Moreover, there are reasons to assume that price sensitivity will fall as a result of this tax. Contrary to what Rothbard asserts the demand curve for individual firms have in fact changed. The reason is that the demand curve for an individual firm is determined in part by how tough competition the firm faces. If an individual firm raises its prices, while others don't then consumers will switch to those other firms to a much higher extent than if all companies raise their price. If both Toyota and GM raises their price by an equal magnitude, then there is not any point in going over to the other company to avoid price increases. If only Toyota raises its price, it would by contrast make more sense to consider going over to GM. And because the profit maximizing price have as we saw above increased even overlooking any change in price sensitivity, then all companies are in fact likely to raise their price.
So, because the consumption tax means that a price increase would increase margins more than before while at the same time reduce the reduction in volume sales, it should be very clear that the tax can and will raise the price and therefore hit consumers.

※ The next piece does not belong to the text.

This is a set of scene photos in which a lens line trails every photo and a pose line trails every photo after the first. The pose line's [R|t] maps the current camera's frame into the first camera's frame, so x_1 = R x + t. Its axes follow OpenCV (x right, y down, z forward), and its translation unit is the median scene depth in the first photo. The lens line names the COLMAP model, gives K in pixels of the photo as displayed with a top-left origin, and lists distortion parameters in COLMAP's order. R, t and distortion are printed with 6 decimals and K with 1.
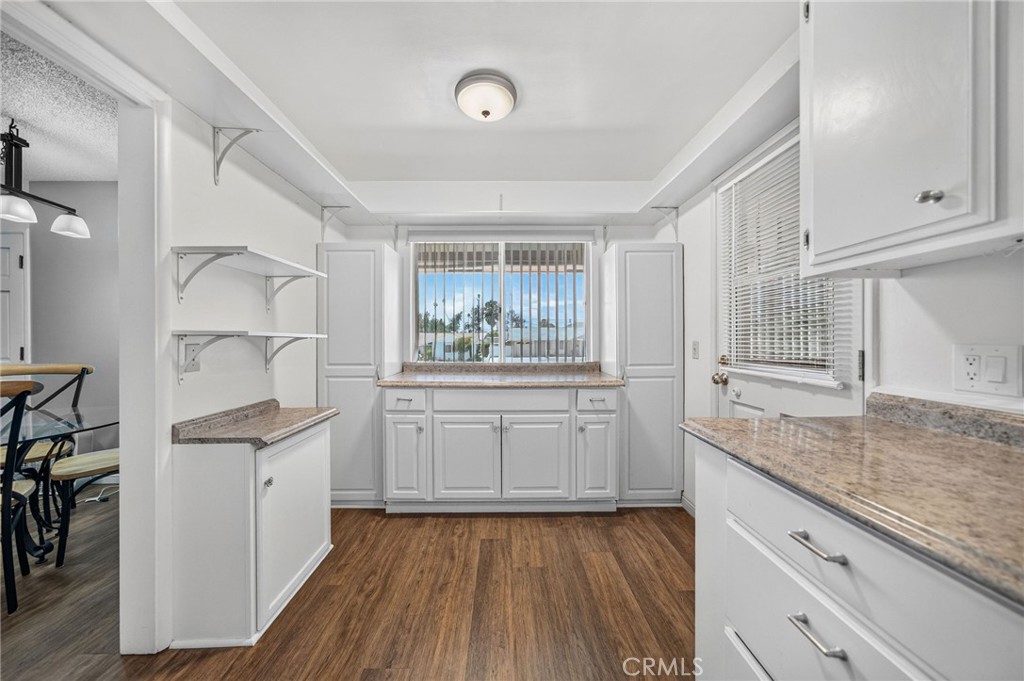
lens RADIAL K [[351.9, 0, 508.3], [0, 351.9, 340.6], [0, 0, 1]] dist [-0.001306, 0.000113]
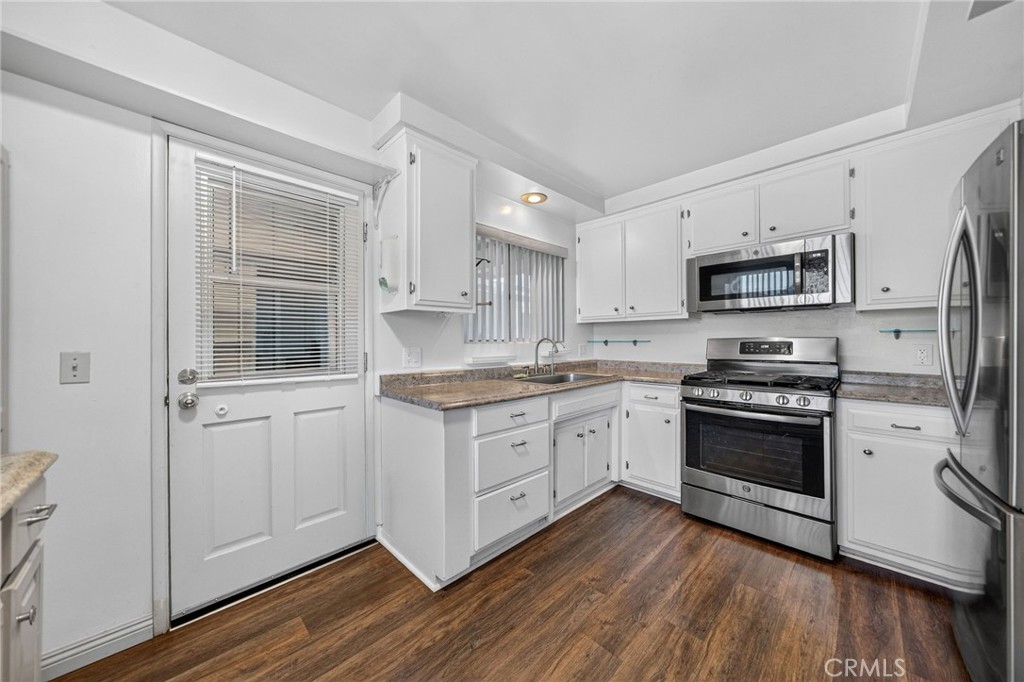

However, while Rothbard was wrong in stating that consumption taxes will not raise prices, he was right that production taxes (for example income taxes and payroll taxes) will have the same effect on prices as consumption taxes. At least, as we shall see, with regard to domestic producers that sells to domestic consumers and also assuming the absence of transfer payments. Production taxes will, at least in the long run, have identical effects on prices as they too reduce margins, and therefore both by the direct margin reducing effect and the indirect effect of reducing competitive pressure they will raise prices.
And so, in a completely closed economy, with for example a hypothetical world government or with a completely isolated economy like North Korea (almost) is, then it wouldn't matter whether the government would receive its revenues through taxes labeled as production taxes or taxes labeled as consumption taxes. Both would reduce production and therefore also purchasing power, which given a certain money supply would also raise prices.
However, there two ways in which the structure of taxation could matter. One is if we assume that not all people receive their income through production. If for example some people receive hand-outs from the government and if these hand-outs are unaffected by the change in the structure of taxation then a shift from production taxes to consumption taxes would redistribute from receivers of government hand-outs to producers (or more correctly, it would result in reduced redistribution from producers to the receivers of hand-outs). That is because the receivers of the hand-outs pay consumption taxes too, meaning that given a revenue neutral shift in taxation, this will reduce taxes on producers. However, if receivers of government hand-outs are compensated this effect will not appear.
Another effect from a shift from production taxes to consumption taxes would be to increase net exports and reduce domestic demand. The reason for this is that production taxes hits exports, but not imports. By contrast, consumption taxes hits imports, but not exports. The sharp increase in the German trade- and current account surplus in 2007 after Germany raised its VAT and at the same time reduced payroll taxes illustrates this effect.